O que era uma tentativa de desestabilizar a ministra foi, ao contrário, um estímulo a que ela exaltasse sua imagem de revolucionária corajosa que, apesar de "barbaramente torturada", mentira para salvar seus companheiros. Mas, na democracia, discursou a ministra, não havia espaço para mentiras.
De lá para cá, pelo menos dois casos graves antes desse colocaram a ministra em posição delicada, demonstrando que o seu apreço pela democracia e pela verdade pode não passar de retórica.
O caso do dossiê sobre os gastos do governo Fernando Henrique, para rebater investigações oposicionistas sobre os gastos secretos do governo Lula, é típica atitude de autoritarismo.
Denunciada a operação, que confirmava uma afirmação da própria ministra a um grupo de empresários em São Paulo, de que o governo estava recolhendo informações da gestão anterior e que não ficaria parado diante dos ataques, ela se saiu com uma explicação sem pé nem cabeça, dizendo que se tratava apenas de um levantamento de dados, não de um dossiê.
O caso do currículo falso é mais grave, pois a única desculpa que deu foi que não vira o próprio currículo, que estava publicado em sites oficiais do governo e da Petrobras, tendo sido enviado até mesmo para a agência dos Estados Unidos que controla a Bolsa de Valores.
Esse mesmo currículo, informando falsamente que a ministra tinha mestrado e doutorado, fora lido na apresentação do programa "Roda Viva", da TV Cultura, na presença da própria ministra, que não fez qualquer objeção.
Por isso o caso atual ganha relevância. Não se trata de mero "mexerico", como quer o presidente Lula. A ser verdade o que a ex-secretária Lina Vieira disse, estamos diante de um crime de servidor público.
Há também um indício de que a ministra Dilma Rousseff tratava pessoalmente da crise em que o presidente do Senado está metido.
Ela esteve na casa do senador José Sarney para orientá-lo a não pedir demissão, num dos momentos mais críticos da crise política, enquanto o presidente Lula estava em viagem ao exterior.
Afinal, como o próprio Sarney e seu grupo apregoam, o que está por trás das denúncias é a eleição de 2010, em que Dilma desponta como a mais que provável candidata oficial. E o que mais interessa ao Palácio do Planalto é manter o PMDB ao lado da candidatura, dando o vice e os minutos preciosos de televisão.

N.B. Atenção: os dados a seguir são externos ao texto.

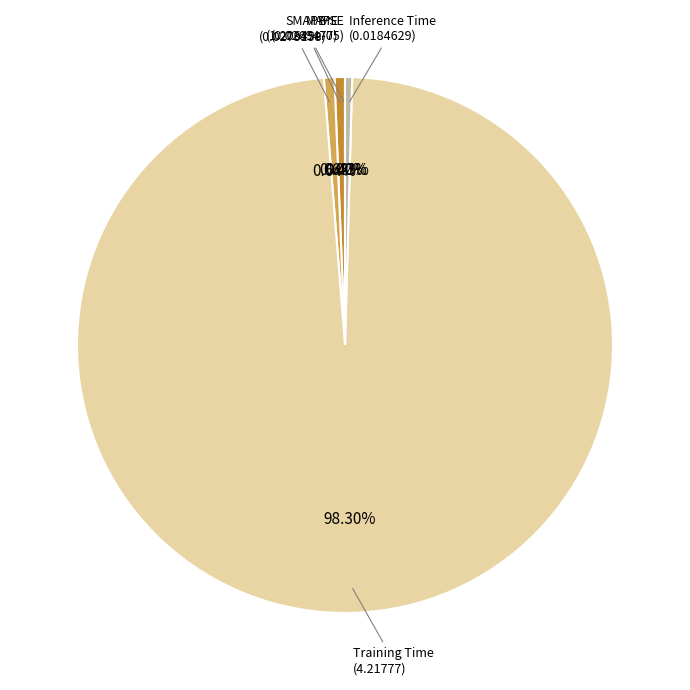

Is there any slice that represents more than half of the pie?

Yes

A ministra Dilma desmente o encontro desde o primeiro momento, com pequenas alterações, e alega que cabe à acusadora provar que o encontro existiu.
Em nenhuma das versões Dilma admite que possa ter havido um mal-entendido entre as duas.

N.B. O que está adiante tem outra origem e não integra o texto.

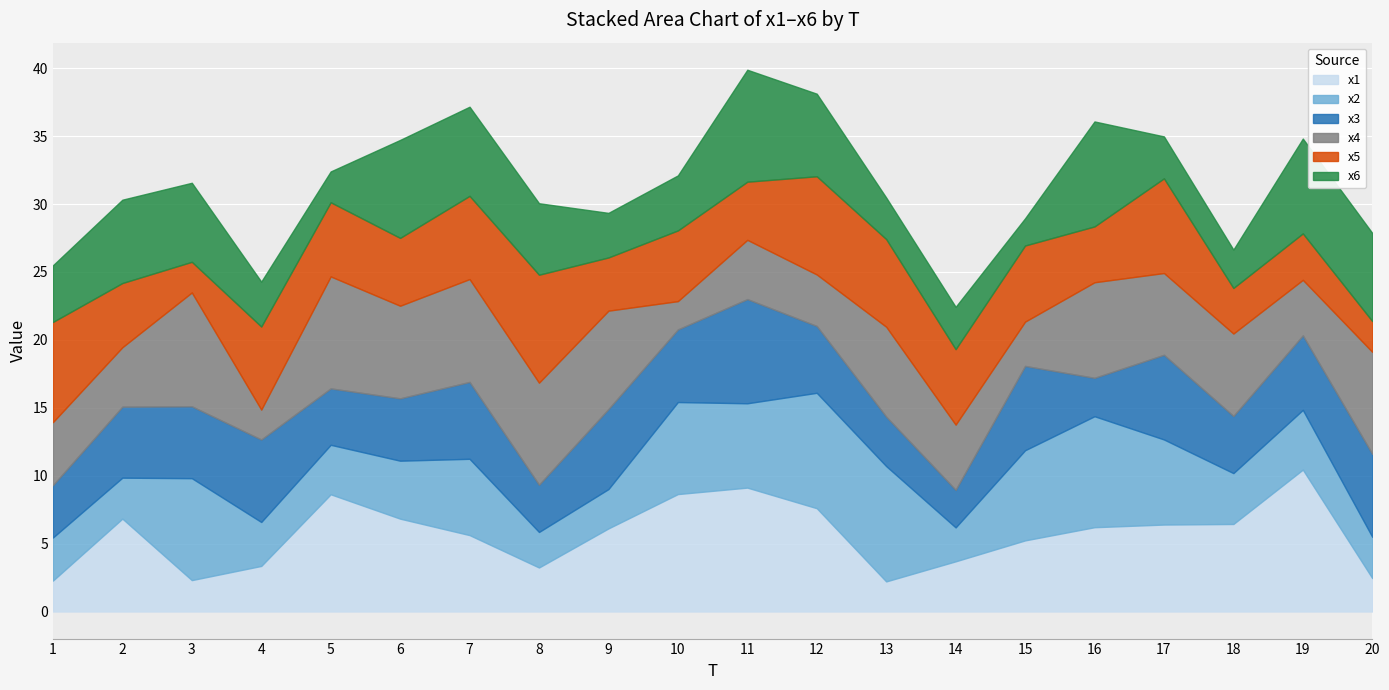

Reading left to right, what are all the values shown in this chart?

x1: 1=2.3	2=6.8	3=2.3	4=3.4	5=8.6	6=6.8	7=5.6	8=3.2	9=6.1	10=8.6	11=9.1	12=7.6	13=2.2	14=3.7	15=5.2	16=6.2	17=6.4	18=6.4	19=10.4	20=2.5
x2: 1=3.2	2=3.0	3=7.5	4=3.2	5=3.6	6=4.3	7=5.6	8=2.6	9=2.9	10=6.8	11=6.2	12=8.5	13=8.5	14=2.5	15=6.6	16=8.2	17=6.3	18=3.7	19=4.4	20=3.0
x3: 1=3.9	2=5.2	3=5.3	4=6.1	5=4.2	6=4.6	7=5.7	8=3.5	9=5.9	10=5.3	11=7.7	12=4.9	13=3.6	14=2.8	15=6.2	16=2.8	17=6.2	18=4.2	19=5.5	20=6.1
x4: 1=4.6	2=4.4	3=8.4	4=2.2	5=8.2	6=6.8	7=7.6	8=7.5	9=7.2	10=2.1	11=4.4	12=3.8	13=6.6	14=4.8	15=3.3	16=7.0	17=6.0	18=6.1	19=4.1	20=7.5
x5: 1=7.4	2=4.7	3=2.3	4=6.1	5=5.5	6=5.0	7=6.1	8=7.9	9=3.9	10=5.2	11=4.3	12=7.2	13=6.5	14=5.6	15=5.6	16=4.1	17=7.0	18=3.4	19=3.4	20=2.3
x6: 1=4.2	2=6.1	3=5.8	4=3.3	5=2.3	6=7.2	7=6.6	8=5.3	9=3.3	10=4.1	11=8.2	12=6.1	13=3.1	14=3.1	15=2.0	16=7.7	17=3.1	18=2.8	19=7.0	20=6.5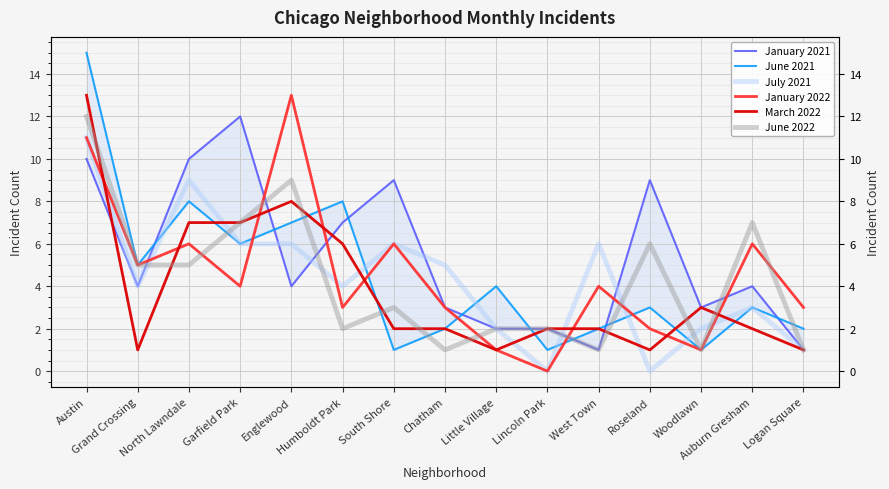

How many interior local peaks does the June 2021 series have?

5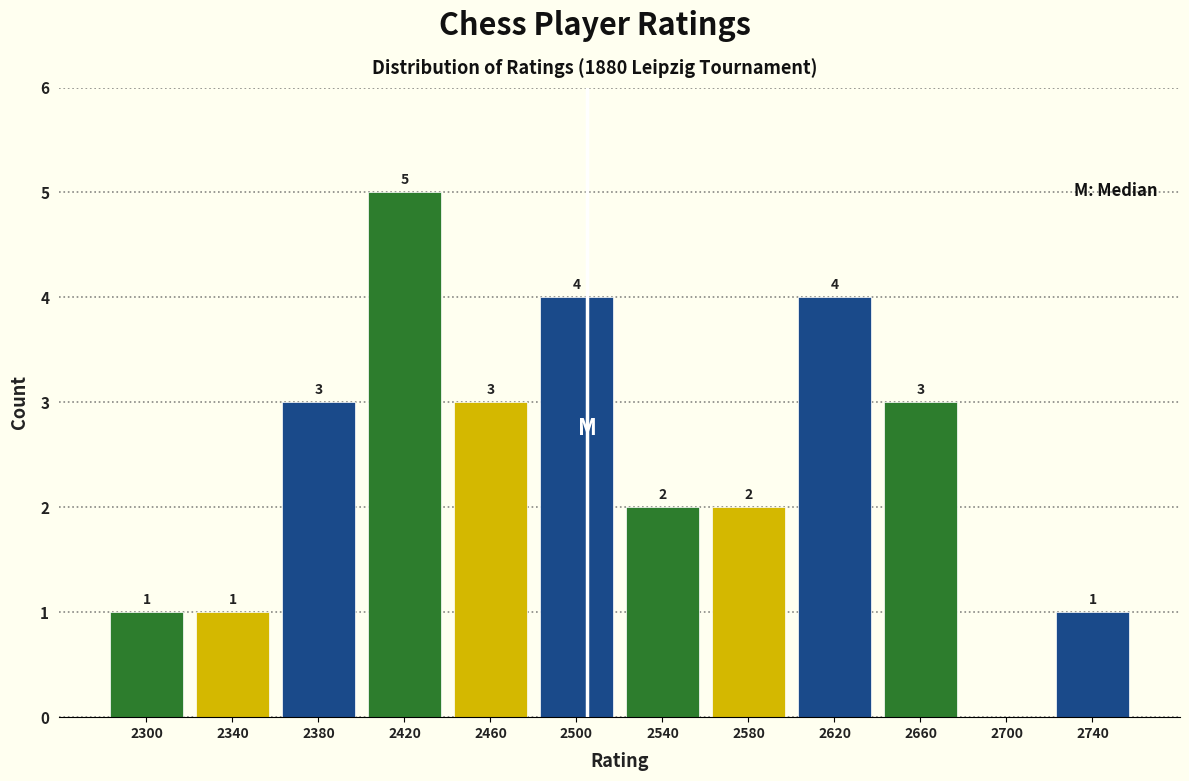

Which range on the x-axis has the tallest bar?

2400 to 2440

Embora esteja correta, ao dizer que cabe a Lina Vieira provar que fala a verdade, seria muito mais eficaz para o governo, do ponto de vista político, se o Palácio do Planalto divulgasse as imagens dos carros e pessoas que entraram pela garagem do edifício no período mencionado.

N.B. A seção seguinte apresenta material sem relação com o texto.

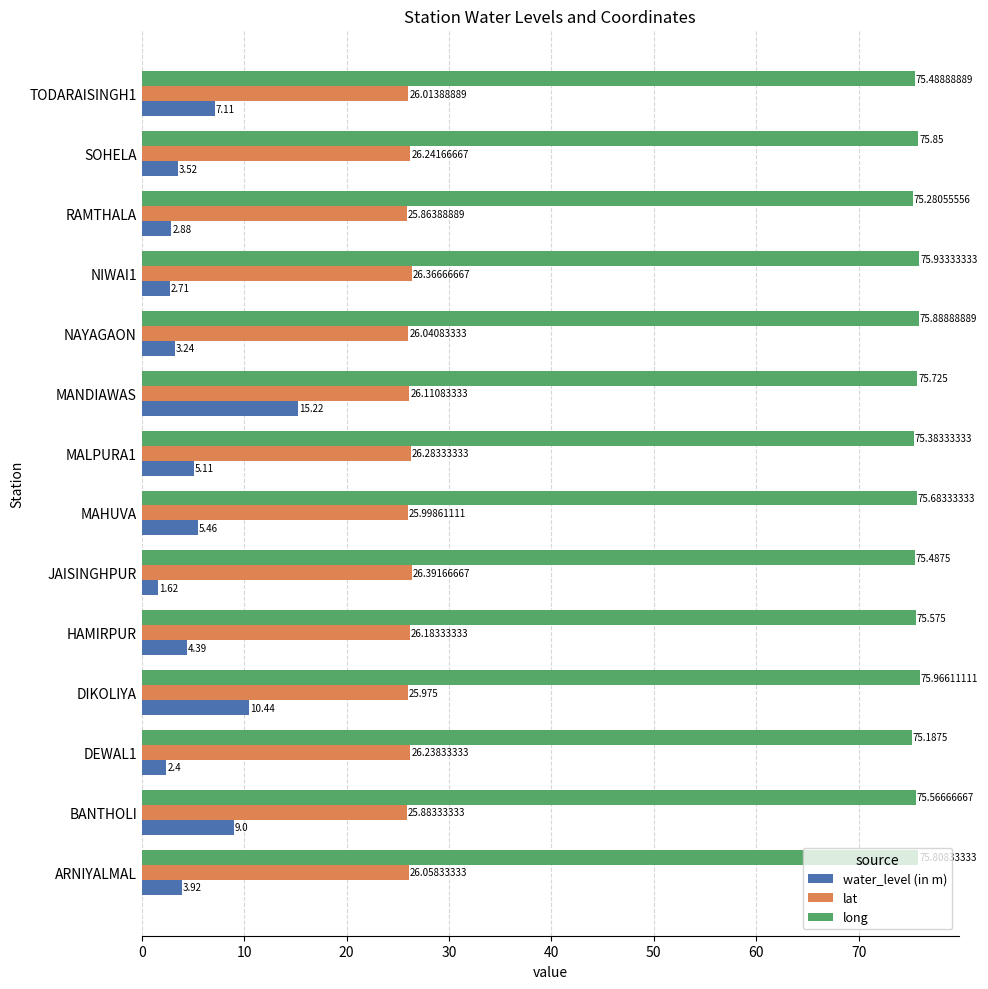

Which category has the highest value across all series?

DIKOLIYA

Poderia até apresentar o material a um grupo reduzido de deputados e senadores, para manter o sigilo do material. Não liberando as imagens "por questões de segurança", e nem mesmo emitindo uma nota oficial em que alguém com responsabilidade, como, por exemplo, o chefe do Gabinete de Segurança Institucional, general Jorge Armando Felix, garanta que, revisadas todas as fitas, não foram encontrados registros da presença da ex-secretária no Palácio do Planalto, ficará sempre a dúvida de que não divulgam porque as fitas confirmariam a versão de Lina Vieira.
Do que revelar, ou acrescentar ao que já falou, ou mesmo se retirar alguma coisa, hoje na Comissão de Constituição e Justiça do Senado, depende a sorte de Dilma Rousseff, que não colheu bons resultados na mais recente pesquisa do Datafolha, que a mostrou parada no mesmo ponto, em empate técnico com Ciro Gomes, que almeja ser o candidato do PSB à sucessão de Lula.
O que torna verossímil a versão da ex-secretária da Receita é que ela é petista, e foi demitida do cargo por motivos que ainda não ficaram claras. Na entrevista à "Folha de S. Paulo" em que relatou o encontro, parece claro que Lina quis se vingar, dando a entender que fora demitida por não ter atendido ao pedido/ordem da ministra toda-poderosa.
Mas a vingança pode também ser a motivação para uma mentira.